Gli animali hanno un istinto che Teresa e Alessandro non possono avere.
Sì. Alessandro arriva anche a invidiare gli animali che hanno la certezza di quello che vogliono. Lui deve barcamenarsi in tutti i suoi desideri, in tutte le sue identità. Vorrebbe avere l’identità di una formica e invece non sa chi è. È perso nella sua solitudine.

Centomilioni è sorretto da una voce di scrittrice incredibile. Come l’hai trovata?
Cercando di non pensarci troppo, di seguire un ritmo che arriva nella testa, di non imbrigliare le associazioni mentali che mi vengono. Dobbiamo lasciare a briglie sciolte la voce che abbiamo dentro. Soprattutto, questa voce credo arrivi dalle mie tante letture disordinate.

Nel discorso per l’assegnazione del Nobel, Elfriede Jelinek ha detto di essere quasi arrabbiata con la sua lingua, che è talmente sbrigliata da essersi sganciata da lei e averla resa prigioniera.
Jelinek è nel mio cuore, La pianista è stata una grande fonte di ispirazione per questo romanzo.
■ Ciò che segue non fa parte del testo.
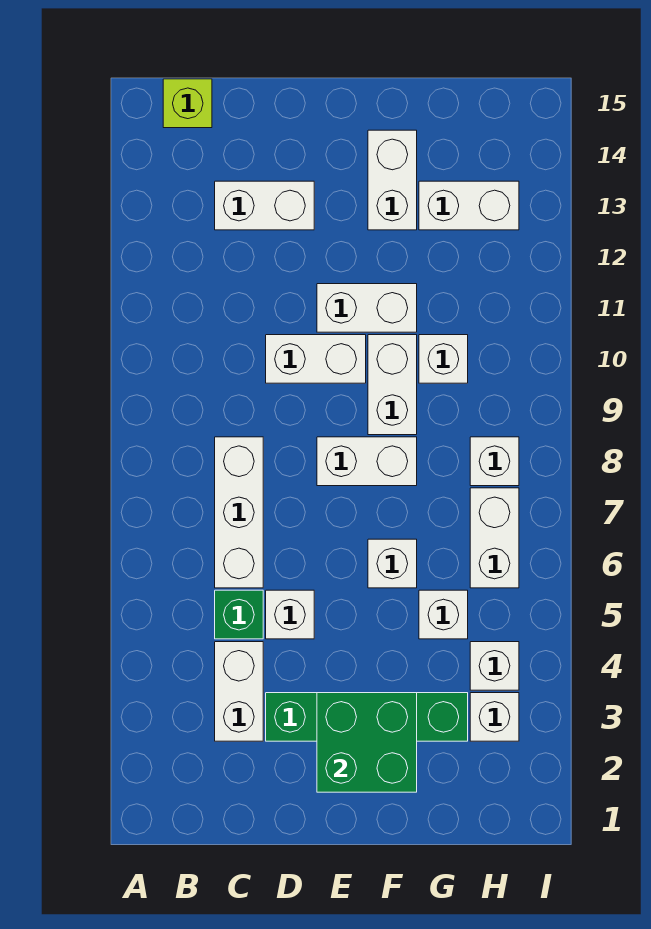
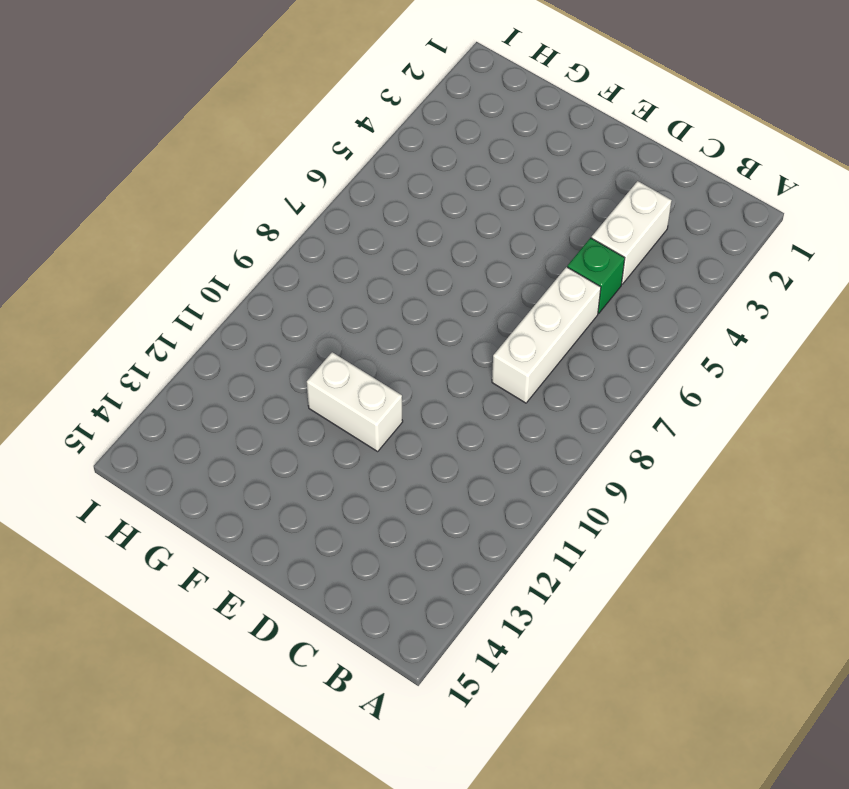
none -> lime brick B15 level 1
none -> white brick C13:D13 level 1
none -> green brick D3:G3 level 1

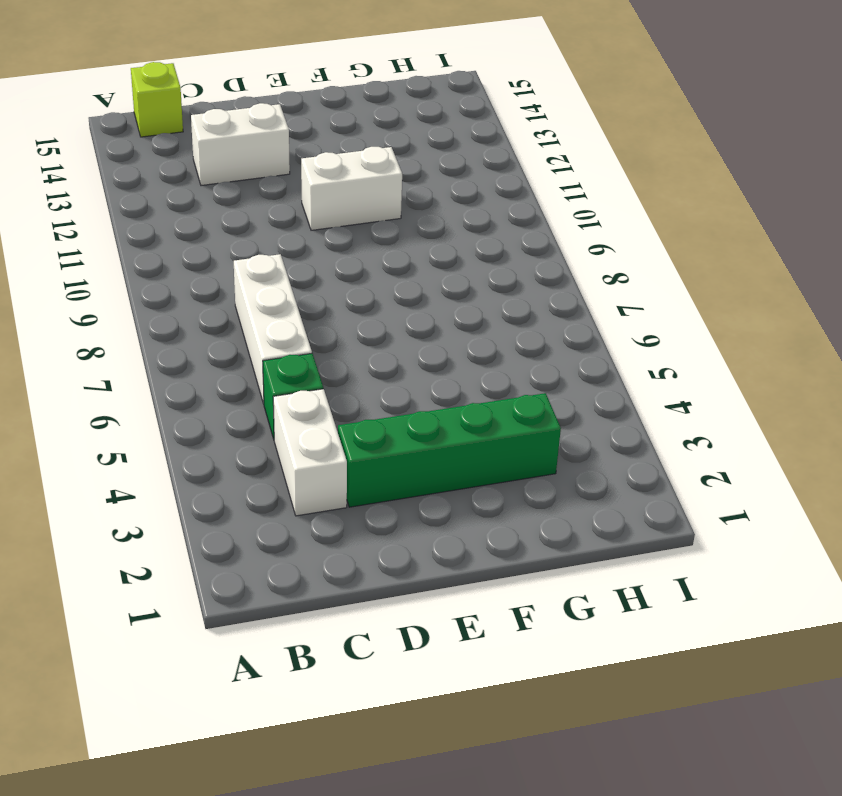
none -> white brick D5 level 1
none -> white brick D10:E10 level 1
none -> white brick E8:F8 level 1

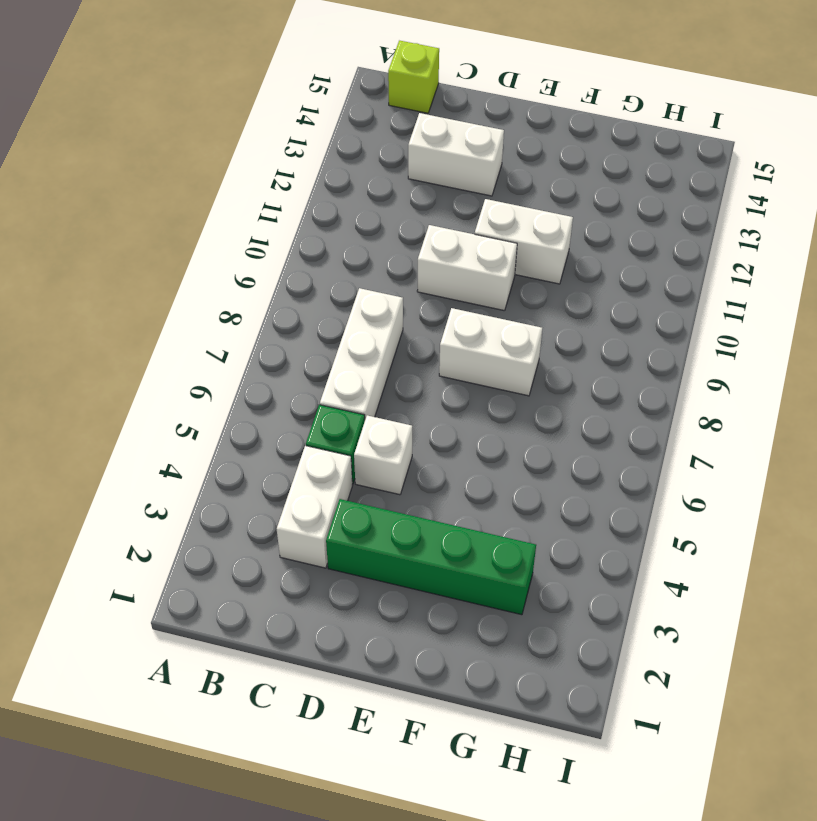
none -> white brick F6 level 1
none -> white brick F9:F10 level 1
none -> white brick F13:F14 level 1

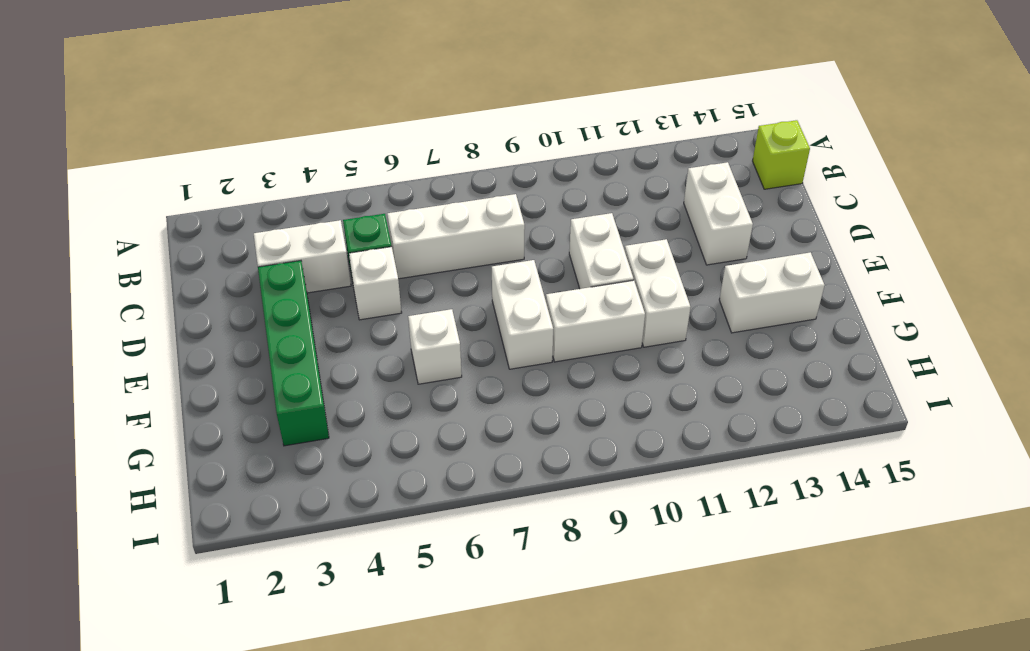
none -> white brick G5 level 1
none -> white brick G10 level 1
none -> white brick G13:H13 level 1

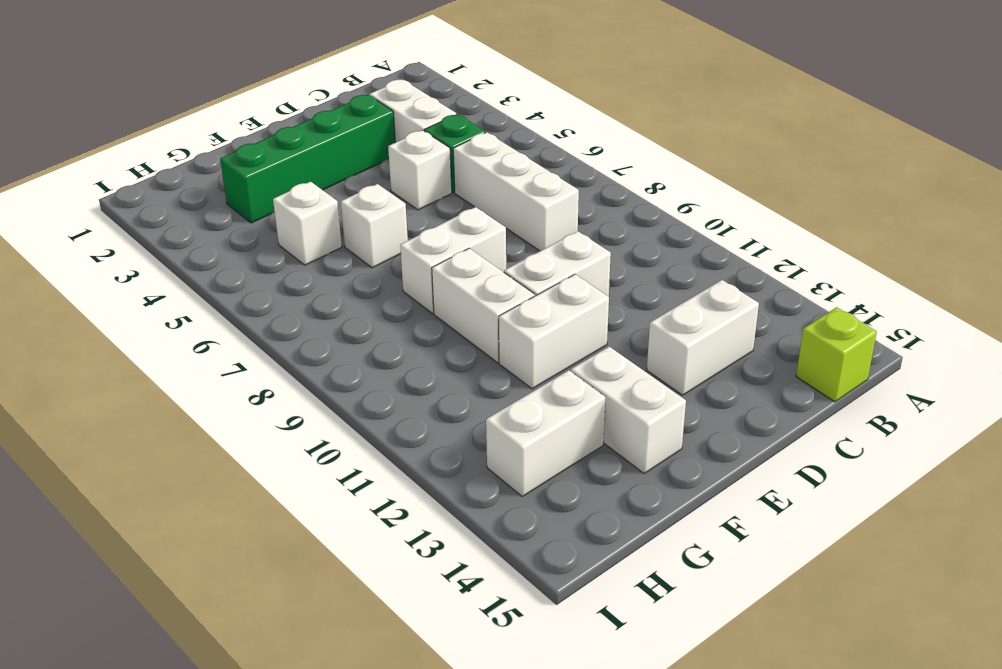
none -> white brick G10 level 1
none -> white brick H3 level 1
none -> white brick H4 level 1

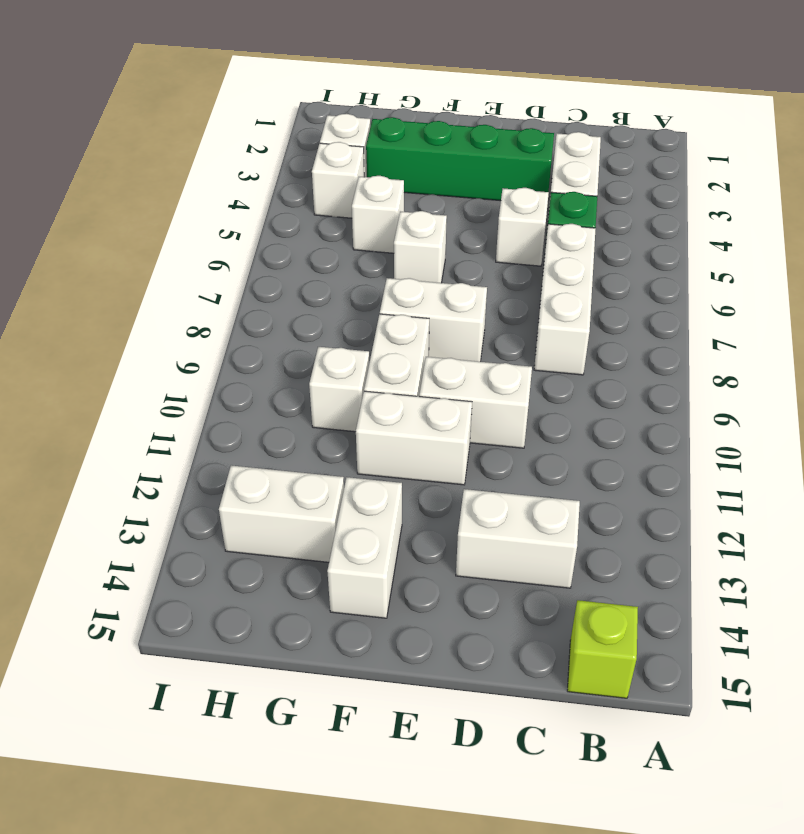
none -> white brick H6:H7 level 1
none -> white brick H8 level 1
none -> green brick E2:F3 level 2

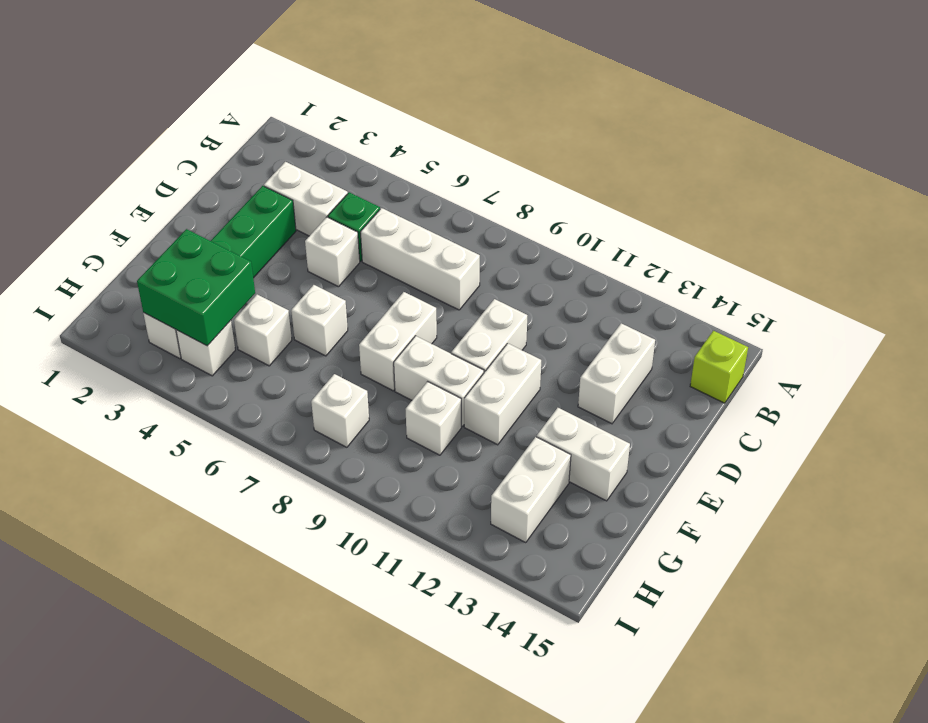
green brick G3:H4 level 2 -> green brick E2:F3 level 2
none -> white brick H6:H7 level 1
Sì, la lingua ci imprigiona. È davvero carcere e carceriere. Noi sentiamo alcune cose che ci riportano ad altre. Lasciamole entrare queste suggestioni. Le parole sono degli avvenimenti, sono dei gesti. Hanno una dimensionalità che va oltre il lemma. Sono strane e bellissime.

Abbiamo citato Coetzee e Jelinek, i due premi Nobel più schivi della storia.
Un’altra mia scrittrice feticcio è Clarice Lispector, un’allucinata bestiale. Anche nei suoi scritti sono presenti molti animali, anche nel movimento delle frasi a volte sembra di vedere un gatto che si muove. Lei è stata una reclusa da un certo punto in poi. Non usciva mai, ci sono persino poche interviste.

Quasi come Teresa. Una vita da reclusa in un corpo stitico e sottile, una donna sola che riesce a esprimersi solo tra le pagine del suo diario.
Scrivere è lasciare un segno, anche per Teresa. Il suo corpo così trattenuto improvvisamente sulla pagina diventa pesante, diventa presente, lascia una traccia. Non è più sbrindellato nelle esistenze altrui, ma si concentra. Tutto quello che non puoi maneggiare nella vita, puoi maneggiarlo sulla pagina. È compensatorio. Dobbiamo tutti un po’ sopravvivere in qualche modo, senza vergogna.

L’ultima domanda è una mia idea fissa. Teresa ha una madre terribile e claustrofobica. Cos’è una madre per te?
Negli ultimi mesi ho fatto due esperienze radicali. La prima è stata posare per un servizio fotografico. È stato angosciante: la foto ha a che fare con la morte. Lo scatto sembra davvero l’istante finale. La seconda è stata posare per un pittore, Velasco Vitali, un enorme privilegio. Lì ho sperimentato la gioia del puro essere, mi sono sentita felicissima. La felicità della vita. Alla fine, a ritratto compiuto, gli ho detto che mi sembrava di vedere una madre, la mia origine. Lui mi ha detto che si tratta di una cosa piuttosto frequente. Io non so cosa sia una madre, ma lì mi è capitato di provare questa sensazione. Lì ho visto mia madre, ma non la mia madre biologica, proprio la mia origine. Forse una madre è questo: il punto di inizio, le possibilità che hai e il motore per giocartele.